Lord of all power and might, the author and giver of all good things: Graft in our hearts the love of your Name; increase in us true religion; nourish us with all goodness; and bring forth in us the fruit of good works; through Jesus Christ our Lord, who lives and reigns with you and the Holy Spirit, one God, for ever and ever. Amen. (Proper 17, Book of Common Prayer, Page 233).

Everliving God, you called your servants Aidan and Cuthbert to proclaim the Gospel in northern England and gave them loving hearts and gentle spirits.  Grant us grace to live as they did, in simplicity, humility, and love for the poor; through Jesus Christ, who came among us as one who serves, and who lives and reigns with you and the Holy Spirit, one God, now and for ever. Amen.  (Collect for Aidan and Cuthbert, Holy Women, Holy Men, Celebrating the Saints, Page 553).

O God, you made us in your own image and redeemed us through Jesus your Son: Look with compassion on the whole human family; take away the arrogance and hatred which infect our hearts; break down the walls that separate us; unite us in bonds of love; and work through our struggle and confusion to accomplish your purposes on earth; that, in your good time, all nations and races may serve you in harmony around your heavenly throne; through Jesus Christ our Lord. Amen. (Prayer for the Human Family, Book of Common Prayer, Page 815).

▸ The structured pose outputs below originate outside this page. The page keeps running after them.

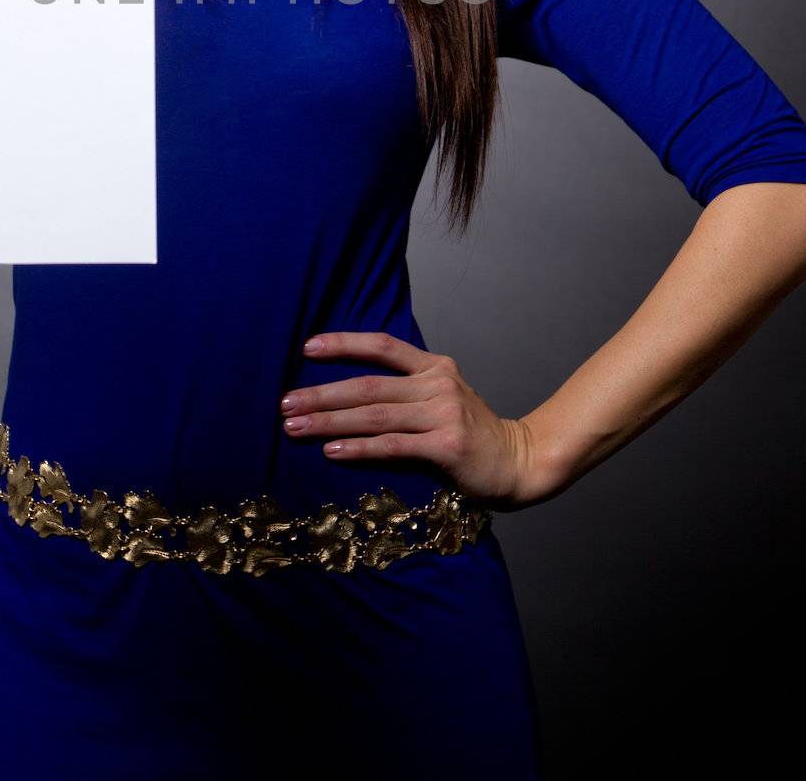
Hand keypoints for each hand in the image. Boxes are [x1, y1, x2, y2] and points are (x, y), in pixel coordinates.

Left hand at [281, 330, 559, 512]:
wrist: (519, 462)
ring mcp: (443, 414)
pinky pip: (393, 445)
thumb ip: (405, 393)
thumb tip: (347, 395)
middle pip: (368, 385)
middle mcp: (437, 385)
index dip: (344, 344)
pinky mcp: (447, 446)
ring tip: (296, 428)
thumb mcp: (442, 400)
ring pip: (374, 415)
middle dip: (321, 394)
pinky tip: (333, 451)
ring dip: (329, 422)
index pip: (382, 346)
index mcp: (434, 368)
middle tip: (285, 403)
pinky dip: (359, 448)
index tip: (308, 348)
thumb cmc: (471, 434)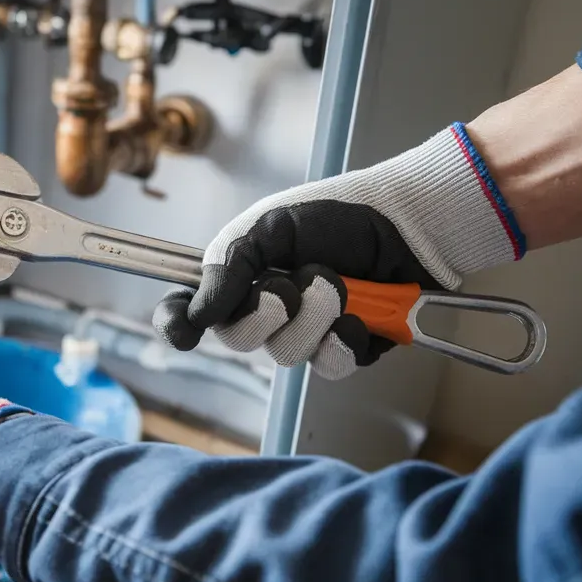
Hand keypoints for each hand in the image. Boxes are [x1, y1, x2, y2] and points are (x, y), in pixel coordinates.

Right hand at [153, 123, 524, 378]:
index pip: (192, 310)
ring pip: (287, 354)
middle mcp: (267, 311)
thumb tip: (199, 312)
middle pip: (237, 340)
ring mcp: (306, 334)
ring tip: (338, 282)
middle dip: (264, 312)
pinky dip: (343, 337)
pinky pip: (329, 365)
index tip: (184, 331)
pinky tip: (357, 315)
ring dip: (314, 314)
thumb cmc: (336, 215)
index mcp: (241, 278)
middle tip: (287, 285)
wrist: (404, 224)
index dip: (177, 324)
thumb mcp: (270, 227)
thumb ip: (229, 266)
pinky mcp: (345, 349)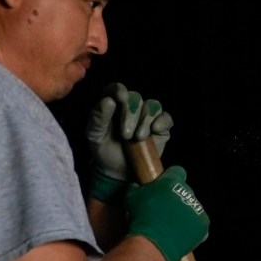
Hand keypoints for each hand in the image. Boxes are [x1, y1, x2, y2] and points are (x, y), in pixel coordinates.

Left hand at [81, 85, 170, 201]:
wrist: (118, 171)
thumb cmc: (104, 150)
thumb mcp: (95, 135)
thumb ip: (98, 117)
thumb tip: (109, 100)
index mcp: (111, 105)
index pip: (116, 88)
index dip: (119, 90)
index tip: (120, 98)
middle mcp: (130, 107)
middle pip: (136, 98)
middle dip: (131, 114)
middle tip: (126, 135)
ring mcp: (147, 117)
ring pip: (152, 106)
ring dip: (145, 121)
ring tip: (138, 138)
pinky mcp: (161, 128)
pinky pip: (166, 118)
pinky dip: (162, 122)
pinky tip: (155, 131)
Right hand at [122, 167, 208, 260]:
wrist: (153, 241)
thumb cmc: (141, 216)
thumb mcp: (131, 197)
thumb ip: (135, 187)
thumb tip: (135, 186)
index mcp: (173, 181)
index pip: (177, 171)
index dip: (170, 176)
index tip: (164, 184)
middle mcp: (189, 193)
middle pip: (185, 190)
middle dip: (176, 197)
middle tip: (164, 207)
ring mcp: (198, 210)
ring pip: (192, 207)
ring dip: (184, 212)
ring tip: (170, 223)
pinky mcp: (203, 226)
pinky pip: (198, 223)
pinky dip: (191, 227)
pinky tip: (179, 232)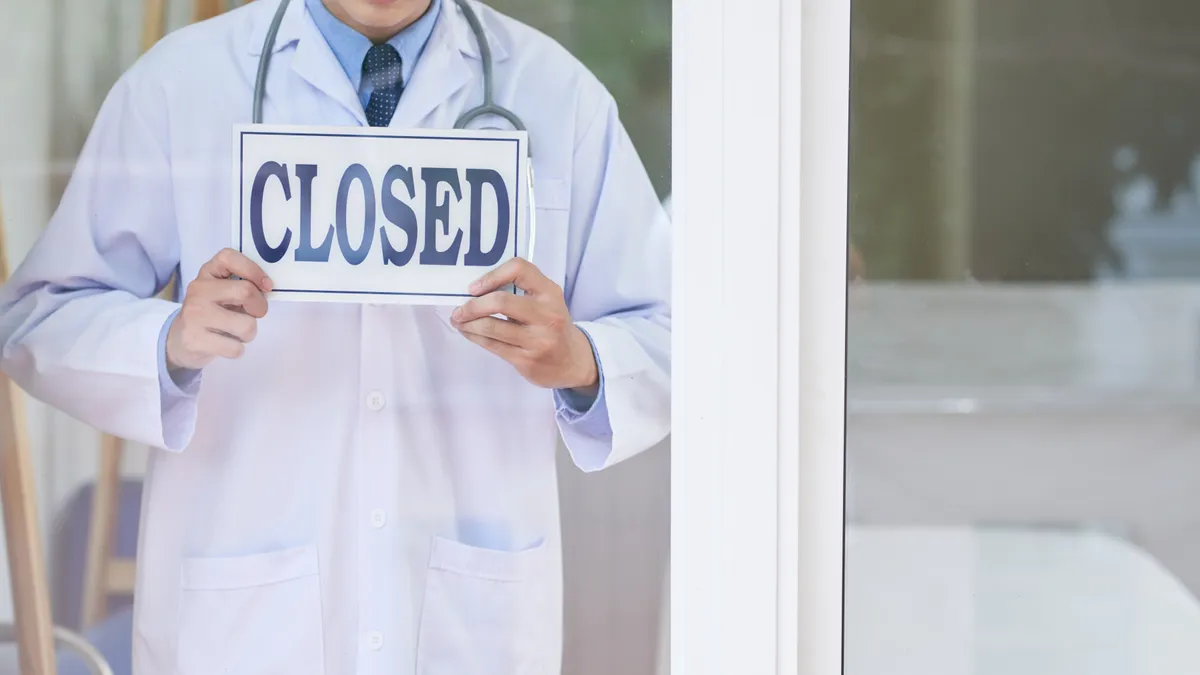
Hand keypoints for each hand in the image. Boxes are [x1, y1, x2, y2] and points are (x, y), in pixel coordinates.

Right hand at [166, 248, 271, 371]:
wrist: (179, 340)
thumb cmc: (212, 312)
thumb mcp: (224, 292)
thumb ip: (243, 285)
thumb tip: (267, 288)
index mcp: (207, 273)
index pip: (229, 257)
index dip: (254, 270)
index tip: (266, 286)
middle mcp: (198, 290)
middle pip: (245, 291)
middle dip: (260, 307)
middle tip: (253, 314)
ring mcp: (195, 315)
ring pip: (246, 325)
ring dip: (249, 333)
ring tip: (235, 332)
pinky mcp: (194, 340)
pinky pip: (236, 348)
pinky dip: (237, 350)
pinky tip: (224, 344)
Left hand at [451, 258, 598, 391]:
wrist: (573, 362)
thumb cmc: (553, 325)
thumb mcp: (547, 301)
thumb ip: (521, 290)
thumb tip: (476, 290)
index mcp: (550, 293)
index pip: (519, 269)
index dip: (492, 275)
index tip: (475, 287)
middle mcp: (547, 315)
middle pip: (500, 302)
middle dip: (473, 305)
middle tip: (460, 309)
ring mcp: (537, 340)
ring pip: (491, 327)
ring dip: (468, 323)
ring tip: (459, 321)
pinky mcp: (526, 360)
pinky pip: (492, 345)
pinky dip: (474, 337)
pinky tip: (469, 332)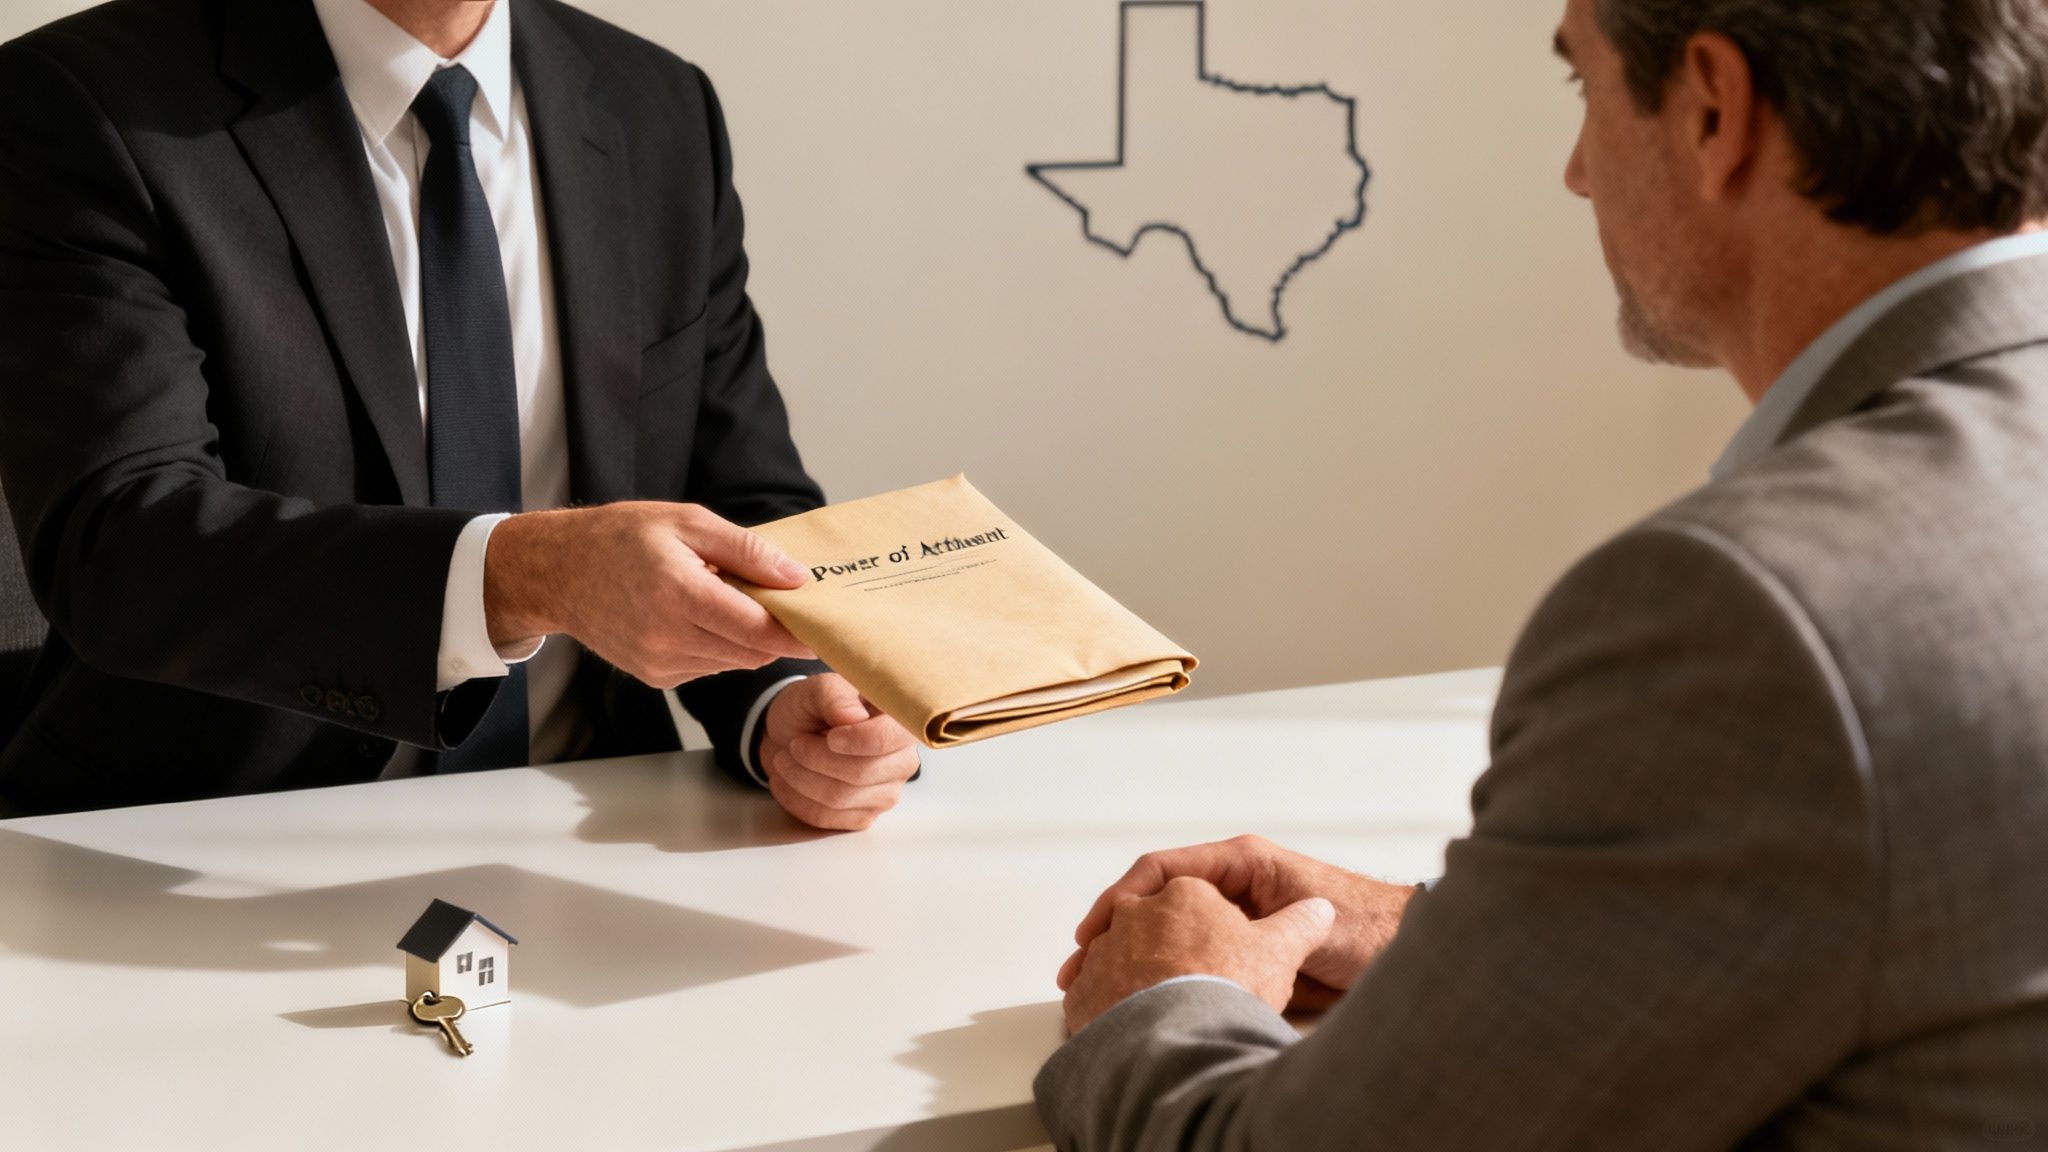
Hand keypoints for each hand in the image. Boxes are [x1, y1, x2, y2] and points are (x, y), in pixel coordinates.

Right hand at [483, 502, 815, 688]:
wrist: (557, 572)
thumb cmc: (620, 537)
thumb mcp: (687, 522)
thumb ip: (746, 551)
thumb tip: (797, 577)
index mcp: (679, 595)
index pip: (758, 631)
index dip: (797, 633)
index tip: (825, 627)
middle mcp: (669, 638)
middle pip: (752, 651)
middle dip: (776, 632)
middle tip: (785, 602)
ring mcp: (660, 663)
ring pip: (734, 662)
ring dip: (746, 638)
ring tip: (729, 598)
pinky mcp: (656, 677)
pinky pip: (709, 666)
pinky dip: (719, 645)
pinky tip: (701, 615)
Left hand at [760, 674, 919, 831]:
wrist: (792, 736)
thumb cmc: (812, 710)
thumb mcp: (816, 689)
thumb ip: (834, 696)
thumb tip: (853, 716)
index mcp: (899, 722)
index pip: (890, 739)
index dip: (858, 740)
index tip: (830, 736)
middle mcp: (902, 760)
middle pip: (861, 773)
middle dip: (816, 759)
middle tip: (794, 744)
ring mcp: (885, 793)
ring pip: (840, 797)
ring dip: (800, 778)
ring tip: (784, 759)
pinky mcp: (863, 816)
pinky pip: (827, 818)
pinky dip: (796, 799)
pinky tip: (785, 781)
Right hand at [1062, 835, 1416, 1010]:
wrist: (1401, 948)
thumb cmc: (1369, 925)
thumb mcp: (1318, 921)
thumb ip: (1278, 924)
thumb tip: (1242, 943)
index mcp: (1242, 863)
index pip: (1164, 870)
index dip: (1123, 898)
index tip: (1097, 929)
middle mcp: (1230, 886)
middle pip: (1154, 902)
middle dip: (1112, 932)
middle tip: (1080, 967)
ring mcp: (1231, 916)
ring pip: (1164, 931)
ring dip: (1128, 954)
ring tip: (1093, 987)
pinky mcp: (1237, 946)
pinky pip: (1186, 954)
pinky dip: (1156, 971)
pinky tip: (1136, 994)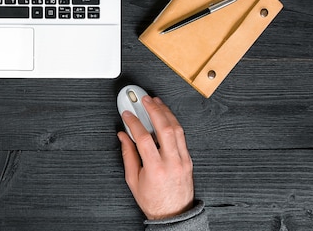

Lord, make us instruments of your peace. Where there is hatred, let us sow love; where there is injury, pardon; where there is discord, union; where there is doubt, faith; where there is despair, hope; where there is darkness, light; where there is sadness, joy. Grant that we may not so much seek to be consoled as to console; to be understood as to understand; to be loved as to love. For it is in giving that we receive; it is in pardoning that we are pardoned; and it is in dying that we are born to eternal life. Amen. (Prayer Attributed to St. Francis of Assisi, Book of Common Prayer, Page 833). 



1 comment:

  1. Thanks for noticing my post, Philip. I appreciate your thoughts. Keep up the good fight.